Typhlichthys eigenmanni Charlton, 1933, an available name for a blind cavefish (Teleostei: Amblyopsidae), differentiated on the basis of characters of the central nervous system

Division of Fishes, MRC NHB 159, National Museum of Natural History, PO Box 37012, Smithsonian Institution, Washington, D.C. 20013-7012.
Pisces blind cavefishes Typhlichthys eigenmanni Amplyopsidae optic tectum vouchers Missouri

Abstract

Typhlichthys eigenmanni Charlton, 1933 was described inadvertently in a richly illustrated publication on the comparative anatomy of the central nervous system of blind cavefishes.
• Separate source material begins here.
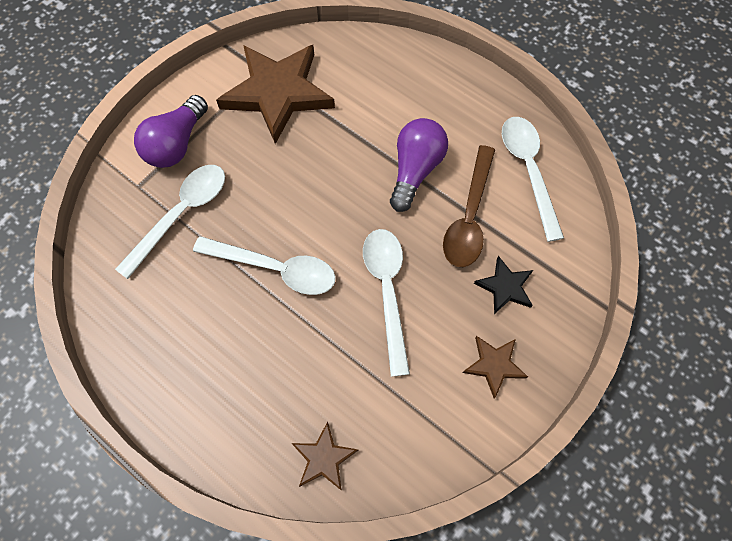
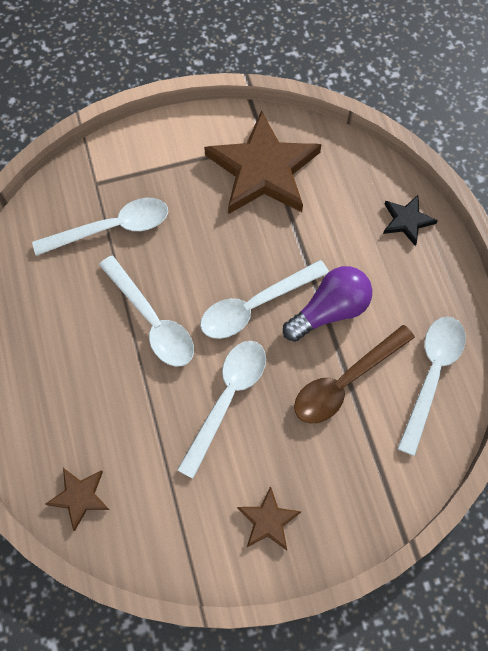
camera: 35 degrees right, 0 degrees up
(177, 144) = (150, 165): purple light bulb -> none
(353, 203) = (255, 306): none -> white spoon
(505, 287) = (329, 463): black star -> black star (407, 221)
Characters described by Charlton (1933) are sufficient to differentiate the species from Amblyopsis rosae (Eigenmann, 1898), with which he compared it in a detailed examination of the optic tectum, the primary visual center of the brain. These characters are: 1) a relatively narrow optic nerve, 2) a relatively large tractus mesencephalo-cerebellaris anterior; 3) the rostral bundle of the fibrae tectales nervi optici ascending in front of the nucleus dorsali thalami as opposed to coursing around its anterior pole; and, 4) relatively small brachia tecti. Efforts to locate Charlton’s type specimens of T. eigenmanni, likely histological slides, have not been successful. The type locality is Ha Ha Tonka State Park, Camden Co., Missouri. Putative topotypes are catalogued in collections of the University of Michigan, Museum of Zoology. Typhlichthys eigenmanni Charlton, 1933 is a subjective synonym of T. subterraneus Girard, 1859, the Southern Cavefish.